IL SINODO DEI VESCOVI DEL 2008

I RELIGIOSI  E LA PAROLA DI DIO

 

Un’occasione per domandarci fino a che punto la parola di Dio è entrata a far parte del nostro patrimonio spirituale e della nostra esperienza di vita. Dal concilio molte cose sono migliorate, ma resta ancora parecchio da fare.

 

La prossima assemblea ordinaria del sinodo dei vescovi si terrà a Roma nell’autunno 2008, e avrà come tema la Parola di Dio nella vita e nella missione della Chiesa. Dopo il sinodo sull’Eucaristia era un tema obbligato nella riflessione che la Chiesa sta facendo sui “luoghi” centrali della sua vita e della sua missione nel mondo d’oggi. Nel testo dei Lineamenta, il documento che avvia la preparazione del sinodo, c’è un paragrafo che si riferisce al ruolo che i religiosi possono svolgere nel far conoscere e nel far circolare all’interno della Chiesa e quindi nel mondo la linfa vivente della parola di Dio: «In questo cammino della parola di Dio al popolo un ruolo specifico hanno le persone di vita consacrata.
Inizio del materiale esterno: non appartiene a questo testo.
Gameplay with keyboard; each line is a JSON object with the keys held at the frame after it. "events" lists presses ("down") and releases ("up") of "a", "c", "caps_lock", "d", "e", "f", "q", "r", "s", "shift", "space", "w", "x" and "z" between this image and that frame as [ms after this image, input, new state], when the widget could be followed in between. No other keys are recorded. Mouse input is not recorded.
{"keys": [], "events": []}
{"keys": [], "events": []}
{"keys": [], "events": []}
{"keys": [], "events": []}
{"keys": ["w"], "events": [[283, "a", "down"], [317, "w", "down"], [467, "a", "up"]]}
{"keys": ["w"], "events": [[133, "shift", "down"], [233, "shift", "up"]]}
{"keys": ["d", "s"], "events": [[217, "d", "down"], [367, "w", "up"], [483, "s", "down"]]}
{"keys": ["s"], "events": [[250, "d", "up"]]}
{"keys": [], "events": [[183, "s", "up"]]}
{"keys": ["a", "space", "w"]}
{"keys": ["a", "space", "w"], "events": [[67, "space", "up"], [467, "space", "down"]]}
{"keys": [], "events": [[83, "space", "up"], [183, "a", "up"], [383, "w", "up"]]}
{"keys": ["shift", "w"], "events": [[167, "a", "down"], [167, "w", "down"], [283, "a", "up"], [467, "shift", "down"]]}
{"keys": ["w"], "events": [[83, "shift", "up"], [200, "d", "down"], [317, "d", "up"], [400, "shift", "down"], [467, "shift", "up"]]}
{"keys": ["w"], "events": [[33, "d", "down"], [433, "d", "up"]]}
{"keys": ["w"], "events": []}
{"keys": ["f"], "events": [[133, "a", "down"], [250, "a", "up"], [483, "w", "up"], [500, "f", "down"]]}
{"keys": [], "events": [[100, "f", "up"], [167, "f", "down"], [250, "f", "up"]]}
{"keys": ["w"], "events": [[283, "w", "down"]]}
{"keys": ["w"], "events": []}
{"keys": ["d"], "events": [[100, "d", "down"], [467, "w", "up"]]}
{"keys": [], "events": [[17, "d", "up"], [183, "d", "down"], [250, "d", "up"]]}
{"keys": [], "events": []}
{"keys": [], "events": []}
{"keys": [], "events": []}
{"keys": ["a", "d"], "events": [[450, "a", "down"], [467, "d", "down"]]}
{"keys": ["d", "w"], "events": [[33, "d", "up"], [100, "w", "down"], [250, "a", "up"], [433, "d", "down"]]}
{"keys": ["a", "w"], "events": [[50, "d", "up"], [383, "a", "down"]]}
Esse, come sottolinea il Vaticano II, “abbiano quotidianamente tra le mani la Sacra Scrittura, affinché dalla lettura e dalla meditazione dei Libri sacri imparino ‘la sovraeminente scienza di Gesù Cristo’ (Fil 3,8)” (PC 6) e trovino rinnovato slancio nel loro compito di educazione e di evangelizzazione specie dei poveri, dei piccoli e degli ultimi”» (Lineamenta n. 27).

 

CENTRALITÀ

DELLA PAROLA

 

La parola di Dio è la fonte della missione, non solo nel senso di origine, ma anche come contenuto dell’impegno dei religiosi nella Chiesa di oggi. Quest’affermazione non è per sé una novità perché – continua il testo dei Lineamenta – già nei primi tempi della Chiesa i Padri e i monaci del deserto invitavano i cristiani a leggere e a gustare le parole della Sacra Scrittura. L’espressione, che i Padri usano, suona un po’ singolare per noi, ma esprime bene la durata e metodicità con cui si deve affrontare la Parola che deve, appunto, “essere ruminata” per poter essere assimilata, fino a diventare il luogo della viva comunione con Dio. Così Ambrogio di Milano afferma che «quando l’uomo inizia a leggere le divine Scritture, Dio torna a passeggiare con lui nel paradiso terrestre».

Giovanni Paolo II in Vita consecrata raccomanda ai religiosi di mettere la Sacra Scrittura al primo posto tra le fonti che alimentano la loro vita spirituale: «La parola di Dio è la prima sorgente d’ogni spiritualità cristiana. Essa alimenta un rapporto personale con il Dio vivente e con la sua volontà salvifica e santificante. È per questo che la lectio divina, fin dalla nascita degli istituti di vita consacrata, in particolar modo nel monachesimo, ha ricevuto la più alta considerazione. Grazie ad essa, la parola di Dio viene trasferita nella vita, sulla quale proietta la luce della sapienza che è dono dello Spirito» (n. 94).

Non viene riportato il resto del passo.